### Passage given

+-------+

Eric Scerri explores the composition of group 3 in the periodic table, and why it should be updated
The fifth idea in our series is the view that group 3 of the periodic table consists of Sc, Y, La and Ac. There is now enough evidence to show this is incorrect. In 1982, an article in the Journal of Chemical Education argued group 3 should instead consist of Sc, Y, Lu and Lr.1 Some textbook authors have taken this up, but the majority seem reluctant.2
The author of the 1982 article was not the first to group the elements of group 3 in this way. Many earlier periodic tables had the same grouping. Physicists in the 1950s and 60s suggested lutetium should be in group 3 rather than the final member of the first row of the f-block.3
The 1982 article suggested an incorrect assignment of the ytterbium atom’s electronic configuration led to the placement of lanthanum, rather than lutetium, directly below yttrium in group 3. Ytterbium was assumed to have a configuration of [Xe] 4f135d16s2 and lutetium’s was assumed to be [Xe] 4f145d16s2. As a result, the differentiating 4f electron in lutetium implied that it should be the last member of the first row of the f-block. However, spectroscopic measurements revealed both elements possessed 14 f-electrons.4 This meant both had an equal claim to be the last member of the first row of the f-block. If ytterbium occupied this position, the subsequent element, lutetium, would have to be the first element in the third row of the transition metals.
Similarly, because lanthanum and lutetium have the configurations [Xe] 5d16s2 and [Xe] 4f14 5d1 6s2 respectively, both could occupy the first place in the third row of the transition metal series below scandium and yttrium, in principle. If lutetium occupies this position, following its removal from the f-block as discussed above, lanthanum becomes the first member of the f-block elements. Some object to this placement because lanthanum lacks f-orbital electrons. But, this is not an anomaly since more serious cases are tolerated. Thorium’s atom possesses no f-orbital electrons, yet there is no doubt that it belongs in the f-block.

+-------+

### Supplied records

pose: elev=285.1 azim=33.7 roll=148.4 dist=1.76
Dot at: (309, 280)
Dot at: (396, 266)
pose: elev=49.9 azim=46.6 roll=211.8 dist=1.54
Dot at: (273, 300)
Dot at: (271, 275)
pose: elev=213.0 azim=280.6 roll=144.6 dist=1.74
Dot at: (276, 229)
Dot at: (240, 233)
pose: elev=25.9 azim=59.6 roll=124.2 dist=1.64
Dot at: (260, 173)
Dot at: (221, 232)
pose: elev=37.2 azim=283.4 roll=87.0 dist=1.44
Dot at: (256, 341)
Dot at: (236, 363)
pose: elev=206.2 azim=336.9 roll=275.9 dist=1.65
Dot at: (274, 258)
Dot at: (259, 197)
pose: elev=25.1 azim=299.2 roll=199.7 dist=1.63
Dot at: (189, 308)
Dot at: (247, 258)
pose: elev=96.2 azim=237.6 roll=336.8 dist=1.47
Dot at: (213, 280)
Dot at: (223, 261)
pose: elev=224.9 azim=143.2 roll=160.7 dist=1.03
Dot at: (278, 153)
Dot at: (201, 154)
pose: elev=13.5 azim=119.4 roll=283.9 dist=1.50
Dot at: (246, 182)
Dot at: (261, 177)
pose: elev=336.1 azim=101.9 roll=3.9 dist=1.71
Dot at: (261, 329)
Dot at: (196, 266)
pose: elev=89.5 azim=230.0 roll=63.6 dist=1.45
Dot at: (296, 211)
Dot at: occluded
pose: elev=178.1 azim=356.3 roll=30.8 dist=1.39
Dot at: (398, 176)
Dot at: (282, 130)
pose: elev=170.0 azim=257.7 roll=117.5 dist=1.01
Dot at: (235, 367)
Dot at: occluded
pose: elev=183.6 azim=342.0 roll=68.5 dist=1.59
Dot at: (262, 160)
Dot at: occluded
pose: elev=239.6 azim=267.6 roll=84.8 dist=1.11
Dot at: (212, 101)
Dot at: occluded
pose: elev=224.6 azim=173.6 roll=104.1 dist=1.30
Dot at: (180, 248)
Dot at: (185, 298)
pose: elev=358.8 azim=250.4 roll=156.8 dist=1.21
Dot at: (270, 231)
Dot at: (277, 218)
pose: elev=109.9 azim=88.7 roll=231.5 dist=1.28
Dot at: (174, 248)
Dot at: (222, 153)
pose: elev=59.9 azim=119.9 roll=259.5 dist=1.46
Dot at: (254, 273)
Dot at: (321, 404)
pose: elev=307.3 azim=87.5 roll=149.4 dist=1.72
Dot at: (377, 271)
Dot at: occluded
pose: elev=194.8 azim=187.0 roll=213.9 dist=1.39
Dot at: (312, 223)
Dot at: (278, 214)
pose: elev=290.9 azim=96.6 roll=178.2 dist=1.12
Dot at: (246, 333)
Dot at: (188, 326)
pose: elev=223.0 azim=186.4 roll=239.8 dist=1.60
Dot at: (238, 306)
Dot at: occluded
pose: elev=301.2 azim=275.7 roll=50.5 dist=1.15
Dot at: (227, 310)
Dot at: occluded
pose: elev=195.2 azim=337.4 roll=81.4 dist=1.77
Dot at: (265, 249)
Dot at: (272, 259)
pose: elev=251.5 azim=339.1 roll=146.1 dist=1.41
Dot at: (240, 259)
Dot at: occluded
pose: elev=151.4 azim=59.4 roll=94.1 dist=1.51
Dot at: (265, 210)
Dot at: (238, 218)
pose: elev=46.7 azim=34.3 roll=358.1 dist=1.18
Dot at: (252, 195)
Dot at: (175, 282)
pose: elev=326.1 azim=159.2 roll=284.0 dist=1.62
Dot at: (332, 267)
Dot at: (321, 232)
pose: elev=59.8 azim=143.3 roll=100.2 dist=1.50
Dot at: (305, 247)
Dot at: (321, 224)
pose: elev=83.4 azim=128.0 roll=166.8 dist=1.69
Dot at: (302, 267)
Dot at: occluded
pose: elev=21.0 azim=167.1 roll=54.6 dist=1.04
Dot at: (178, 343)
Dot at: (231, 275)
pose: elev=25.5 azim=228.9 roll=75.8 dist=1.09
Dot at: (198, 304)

+-------+

### Stated problem
Rewrite the paragraph beginning "The 1982 article suggested" from the passage on group 3 of the periodic table as a short bulleted list that keeps its main facts.

### Answer to the task
- The 1982 article said lanthanum came to sit directly below yttrium in group 3 because ytterbium's electronic configuration had been assigned incorrectly.
- Ytterbium was assumed to be [Xe] 4f135d16s2 and lutetium [Xe] 4f145d16s2.
- Lutetium's differentiating 4f electron therefore implied it was the last member of the first row of the f-block.
- Spectroscopic measurements showed that both elements have 14 f-electrons, so both had an equal claim to that last place.
- If ytterbium takes that place, lutetium must be the first element in the third row of the transition metals.